In EXPAND(TEST PARENTHESIS()):

  • Step 1, macro replacement is performed on the argument to EXPAND, TEST PARENTHESIS():
    • TEST is not followed by parentheses, so it is not interpreted as a macro invocation.
    • PARENTHESIS() is a macro invocation, so the three steps are performed: The arguments are empty, so there is no processing for them. Then PARENTHESIS() is replaced by (). Then () is rescanned and no macros are found.
    • Step 1 is done, and we have EXPAND(TEST ()). (TEST () is not rescanned because it was not the result of any macro replacement.)
  • Step 2, EXPAND(TEST ()) is replaced with TEST ().
  • Step 3, TEST () is rescanned while suppressing EXPAND:
    • Step 1, the arguments are empty, so there is no processing for them.
    • Step 2, TEST () is replaced by EXPAND(0).
    • Step 3, EXPAND(0) is rescanned, but EXPAND is suppressed.

In EXPAND(TEST ()):

  • Step 1, macro replacement is performed on the argument to EXPAND:
    • Step 1, the arguments to TEST are empty, so there is no processing.
    • Step 2, TEST () is replaced by EXPAND(0).
    • Step 3, this replacement is rescanned, and EXPAND(0) is replaced by 0.
  • Step 2, EXPAND(TEST ()) has become EXPAND(0), and EXPAND(0) is replaced by 0.
  • Step 3, 0 is rescanned for further macros, but there are none.

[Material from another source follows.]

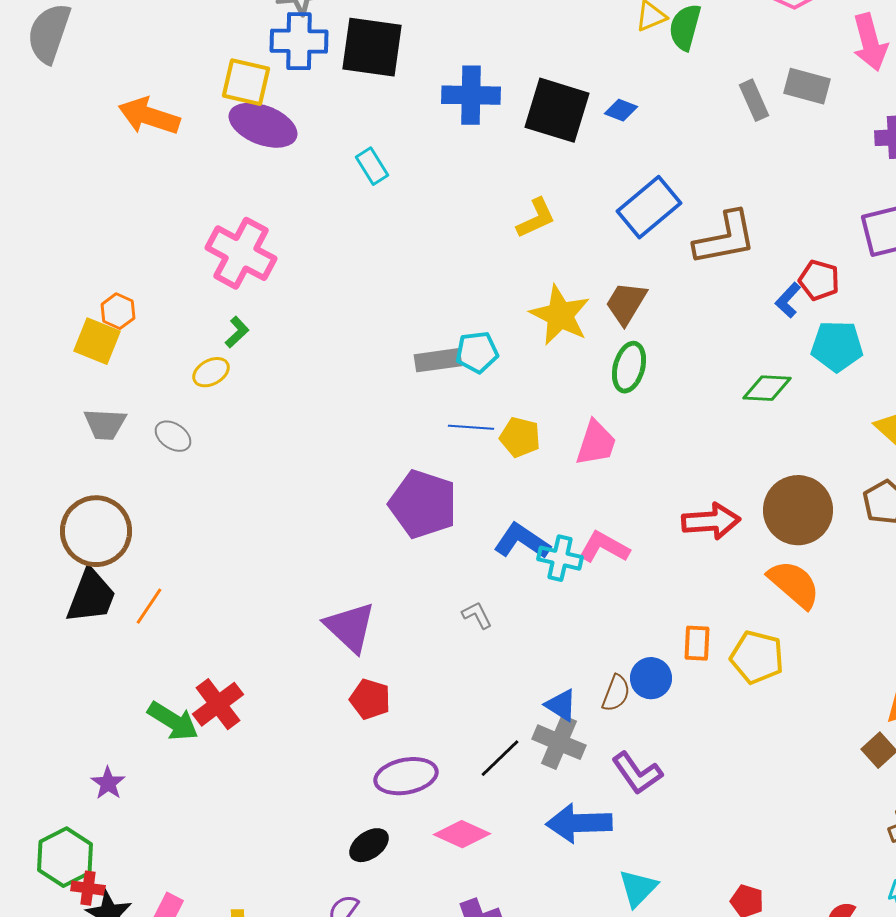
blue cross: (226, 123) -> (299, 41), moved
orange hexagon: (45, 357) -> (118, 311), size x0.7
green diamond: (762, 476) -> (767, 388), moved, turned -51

The other examples in the question follow similarly. It comes down to:

  • In TEST PARENTHESIS(), the lack of parentheses after TEST results in it not being expanded while processing arguments to an enclosing macro invocation.
  • Parentheses are put after it when PARENTHESIS is expanded, but this is after TEST was scanned, and it is not rescanned during processing of the argument.
  • After the enclosing macro is replaced, TEST is rescanned and is replaced then, but, at this time, the enclosing macro’s name is suppressed.